★★★★☆

 芳醇な香りが漂ってきそうな表紙で、ついついコーヒーが飲みたくなってきますね。

 『ブラック・コーヒー』はチャールズ・オズボーン氏による小説版とクリスティの手による戯曲版とがあるのですが、こちらは戯曲版の方です。

 中身は「ブラック・コーヒー」と「評決」の二つの戯曲が入っています。

 

 まずは「ブラック・コーヒー」の方から。

 クロード・エイモリー卿が発見した原子力の方程式が何者かによって盗まれ、エイモリー卿も毒殺されてしまった。卿が飲んだコーヒーに毒を入れたのは誰なのか。その時屋敷の中にいた者たちが容疑者として調べられることになったが・・・という話です。これはポアロもので、ジャップ刑事も登場します。

 

 そんなに活躍してなくて地味めなキャラが犯人という定番の展開で、殺害トリックの方もそんなにたいしたものではなかったですが、原子力の方程式の隠し場所が盲点をついててちょっとおもしろかったです。それまで何回も意味深に描写されていたのに、まったく気づきませんでした。

 

 「評決」は、クリスティはけっこうお気に入りだったけど大衆には受けなかったというようなことがあとがきで書かれていましたが、確かに犯人丸わかりで推理とかはなかったけど、これはこれでおもしろかったです。

 

 理想主義でやさしいけれど自分の信条を貫く頑固な面を持つ教授と、彼によって不幸になっていく周囲の人々を描いた作品。

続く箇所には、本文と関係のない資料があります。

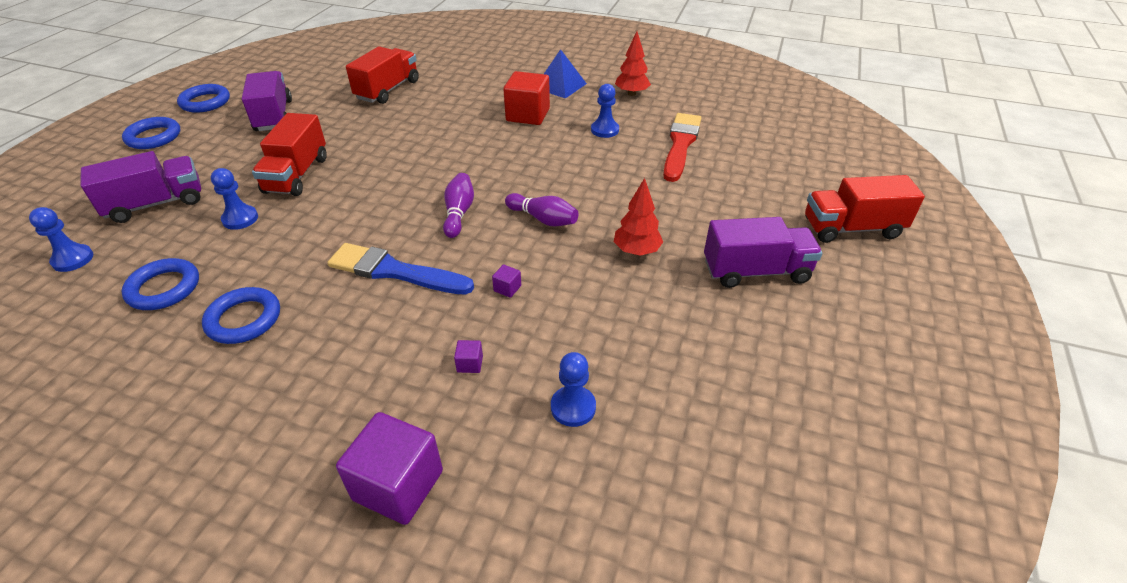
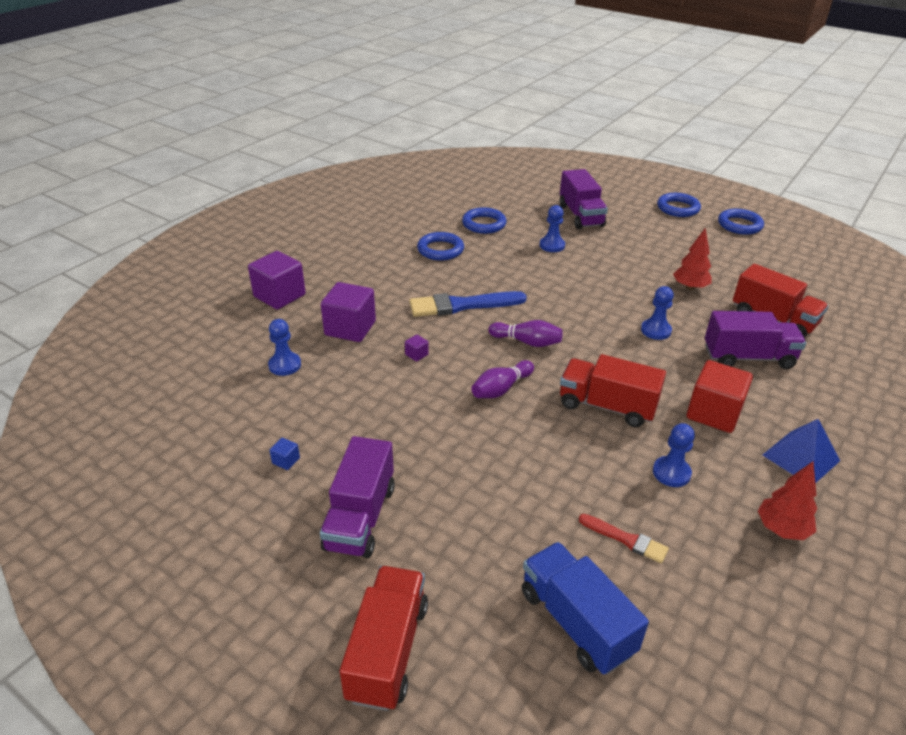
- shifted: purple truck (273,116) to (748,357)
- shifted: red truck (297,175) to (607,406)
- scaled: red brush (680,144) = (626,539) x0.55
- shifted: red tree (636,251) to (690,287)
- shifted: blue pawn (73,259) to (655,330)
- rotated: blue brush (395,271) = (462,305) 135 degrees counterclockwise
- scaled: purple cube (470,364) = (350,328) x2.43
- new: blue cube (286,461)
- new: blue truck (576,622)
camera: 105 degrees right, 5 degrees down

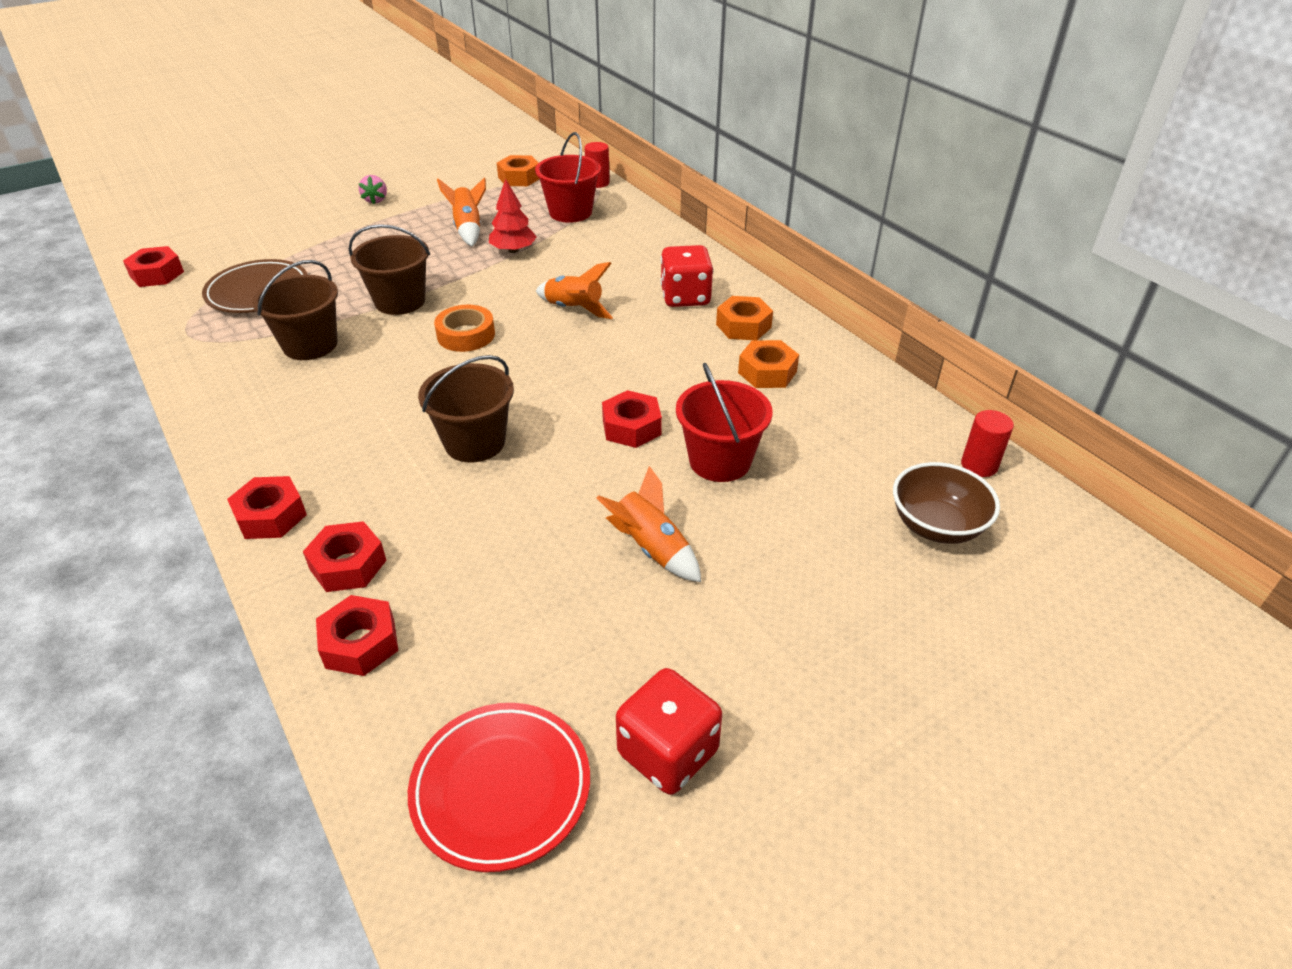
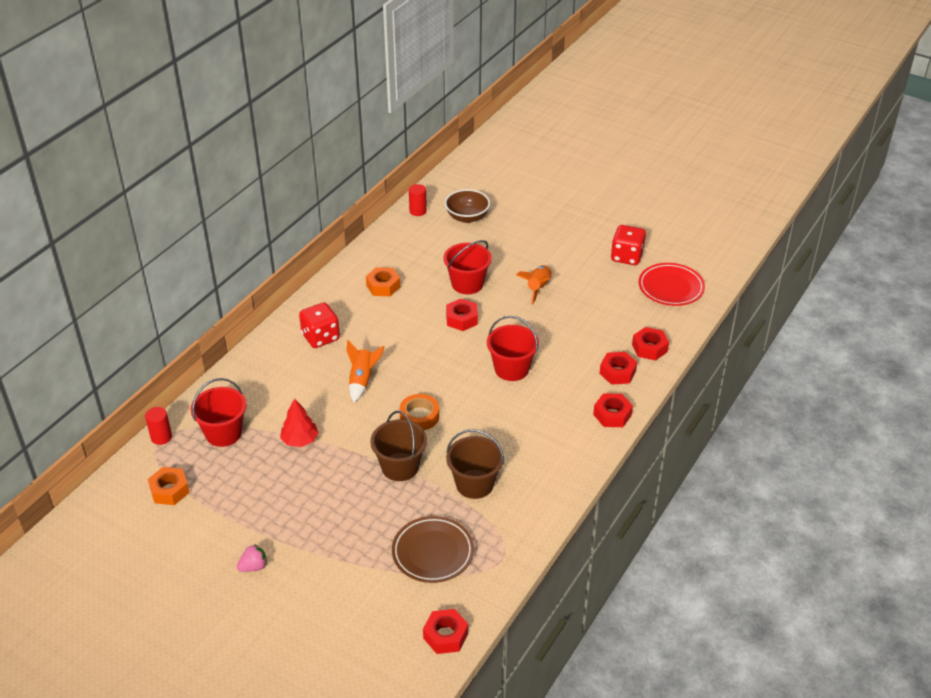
- gone: orange rocket (468,228)
- gone: orange nut (743,326)
- repainted: brown bucket (475,442) to red bucket (511,369)
camera: 115 degrees left, 0 degrees up

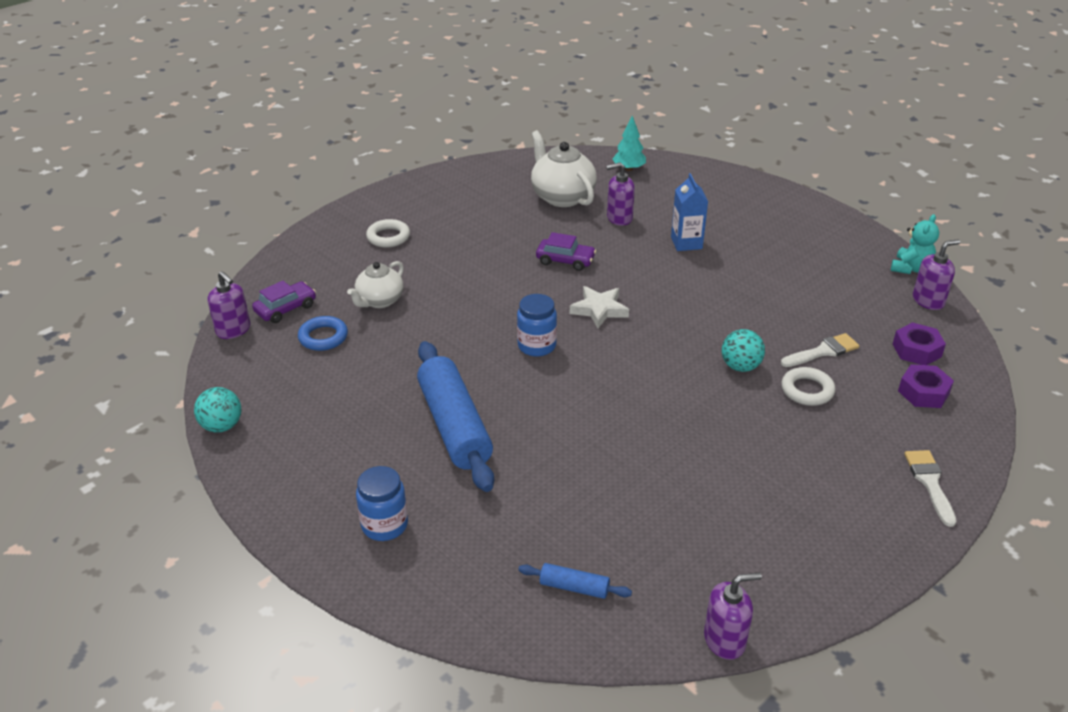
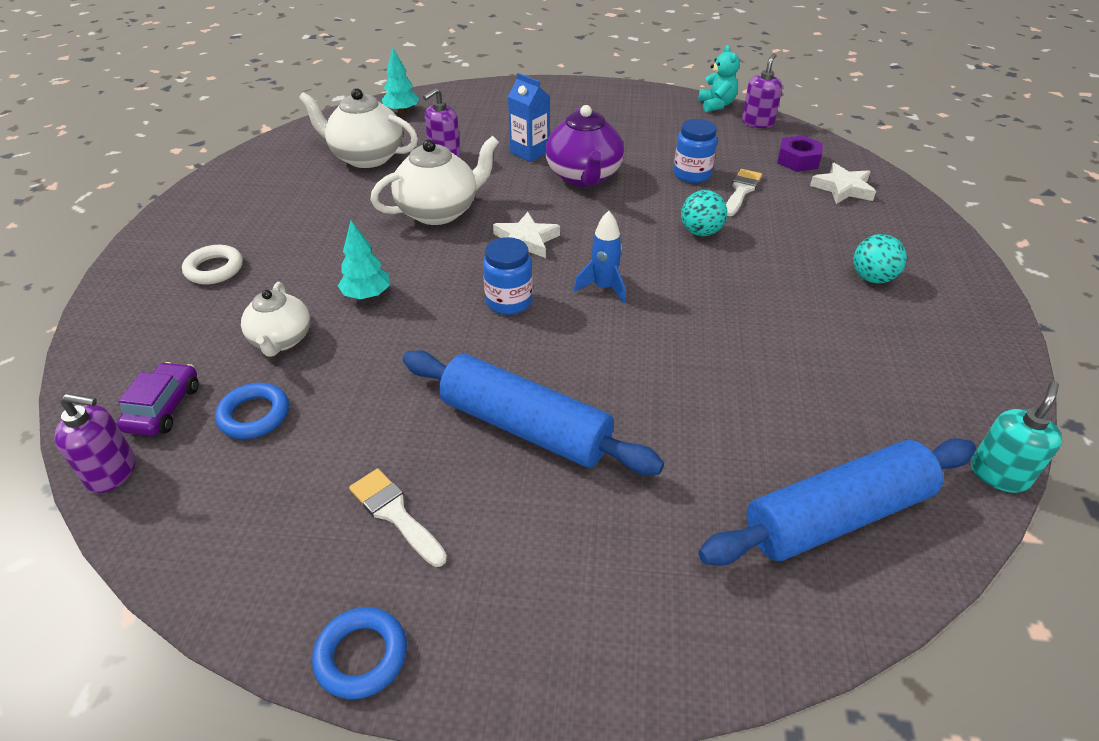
- swapped: purple car (565,260) to white teapot (439,211)
- swapped: purple nut (923,392) to white star (843,188)
- gone: white ring (807,390)
- shifted: turquoise ball (222,426) to (872,278)
- shifted: white brush (930,482) to (395,514)
- shifted: blue jar (384,525) to (692,174)
- scaled: blue rolling pin (574,587) = (836,516) x2.26
- repainted: purple soap dispenser (725,640) to turquoise soap dispenser (999,474)
- new: purple teapot (584,177)
- new: blue rocket (604,288)
- new: turquoise tree (367,295)
- new: blue ring (361,656)
camera: 40 degrees left, 5 degrees up

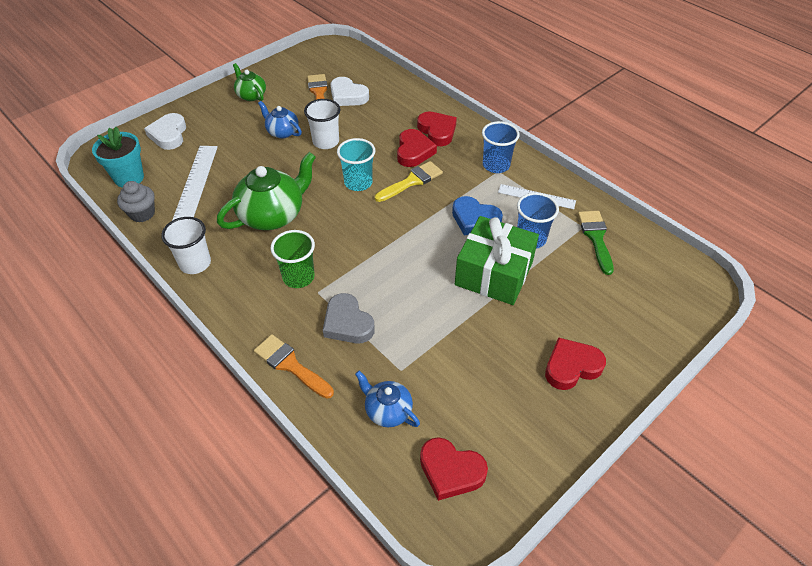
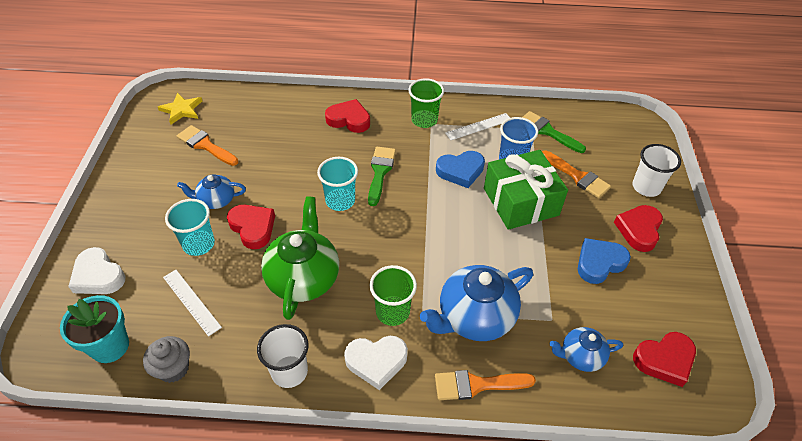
- gone: green teapot (251,95)
- shifted: white heart (347,96) to (376,362)
- shifted: white cup (326,142) to (646,187)
- repainted: blue cup (496,165) to green cup (424,120)
- shifted: red heart (414,151) to (253,228)
- scaled: white ruler (195,183) = (191,302) x0.66
- repainted: yellow brush (411,181) to green brush (380,172)
- swapped: grey heart (347,323) to blue teapot (474,317)
- new: yellow star (181,110)
- new: orange brush (577,176)
- new: turquoise cup (199,244)
- new: blue heart (599,263)
camera: 45 degrees left, 0 degrees up

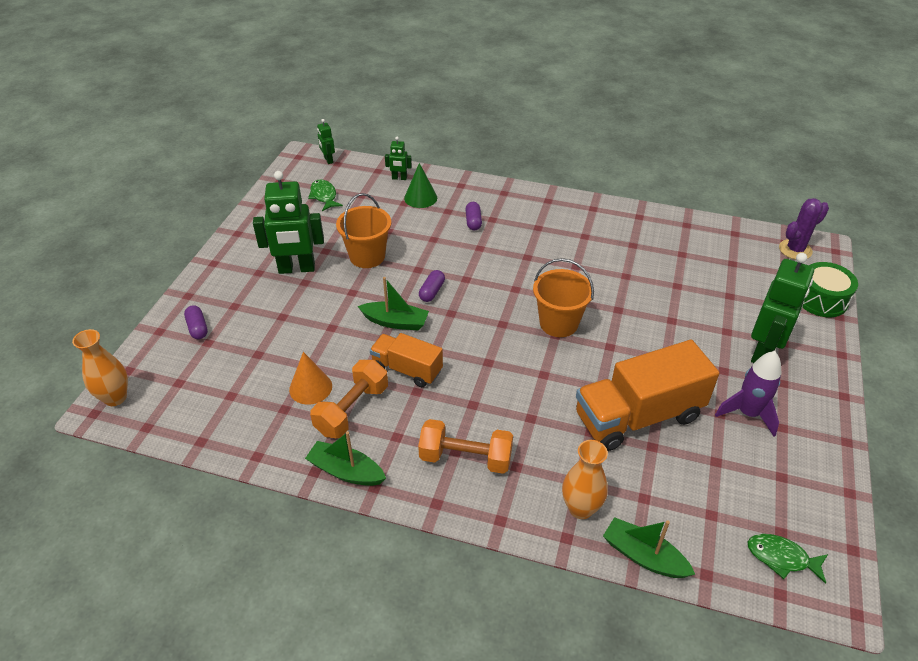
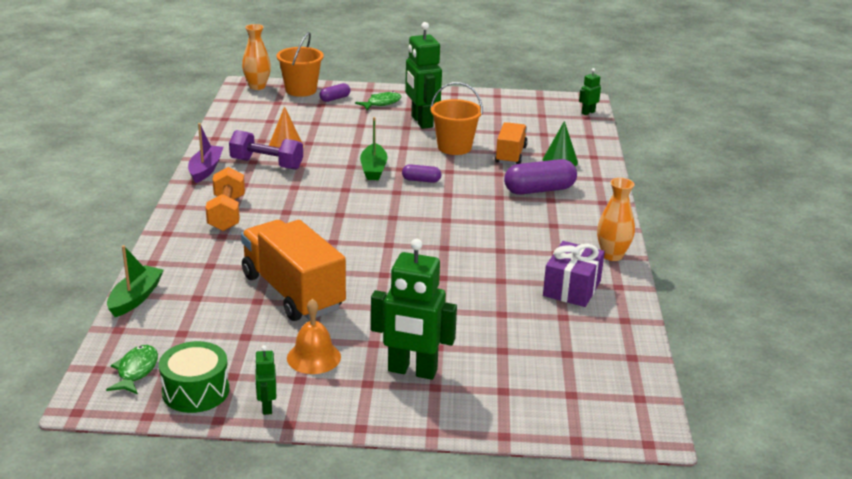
- shifted: green robot (399,178) to (266,407)
- shifted: green fish (324,196) to (381,103)
- gone: purple cactus (795,250)
- scaled: purple capsule (473,221) = (539,190) x1.88
- shifted: orange bucket (558,323) to (301,90)
- shifted: green drum (821,299) to (195,391)
- shifted: orange truck (407,369) to (510,155)
- swapped: purple rocket (748,413) to orange bell (313,357)
- repainted: orange dumbbell (352,410) to purple dumbbell (266,164)
- repainted: green boat (346,471) to purple boat (205,170)
- shifted: orange vase (580,508) to (612,255)
- new: purple gift (572,288)
camera: 75 degrees right, 15 degrees down

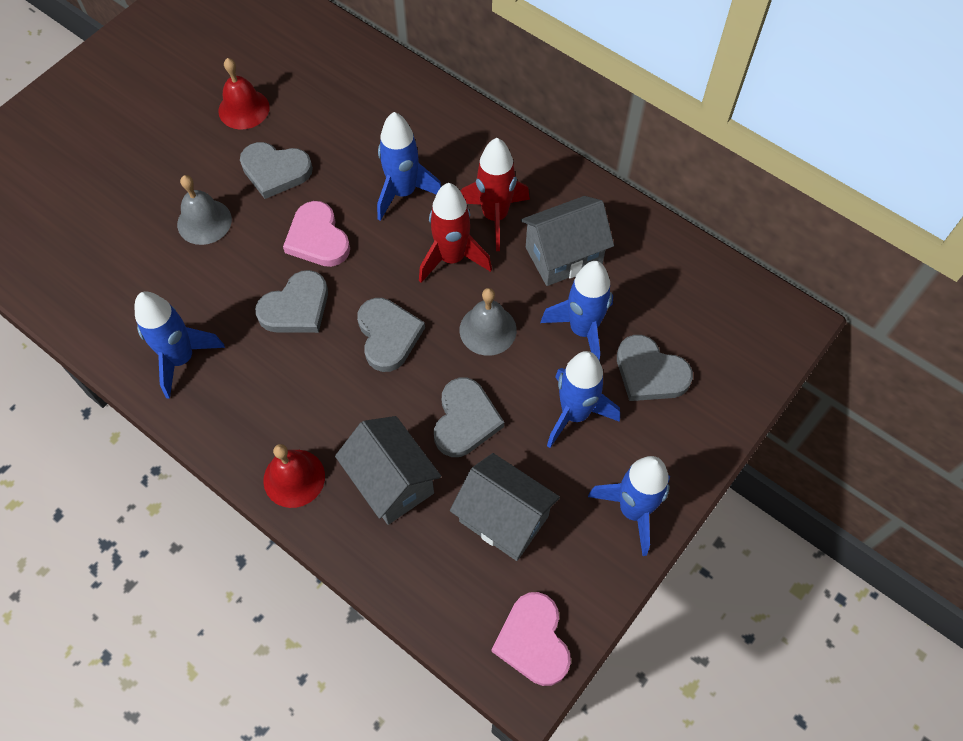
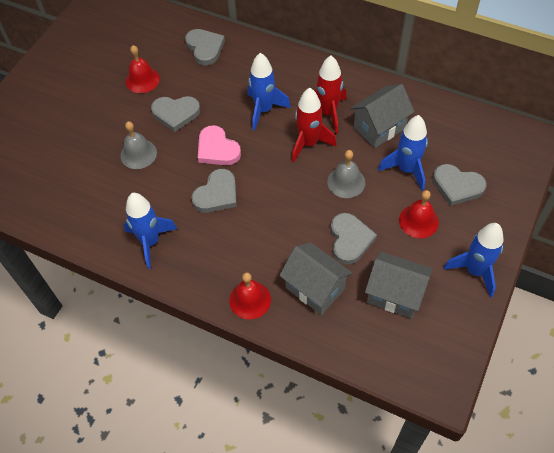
- shifted: grey heart (388,335) to (205,48)
- swapped: blue rocket (575,414) to red bell (418,221)
- gone: pink heart (533,641)
camera: 10 degrees left, 5 degrees down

 種類はまったく違うけど、『春にして君を離れ』になんとなく似ているなと思いました。

 ある人間が自分が良かれと思ってやっていることが原因で、周囲が傷ついているんだけど、本人はそのことに無自覚なまま自体が悪化していってしまう。そして最後の最後で自分のそんな性格に気づかされるという展開です。

 まだこちらの方がラストに救いがあるような気がします、教授がこれから変わっていければですが。

 

 冒頭から意味深に出ていたレスターくんのいる意味があまりなかったような気がしますが・・・。この人がなんかやらかすのかと思っていたら、ぜんぜんそんなことはなかったですね。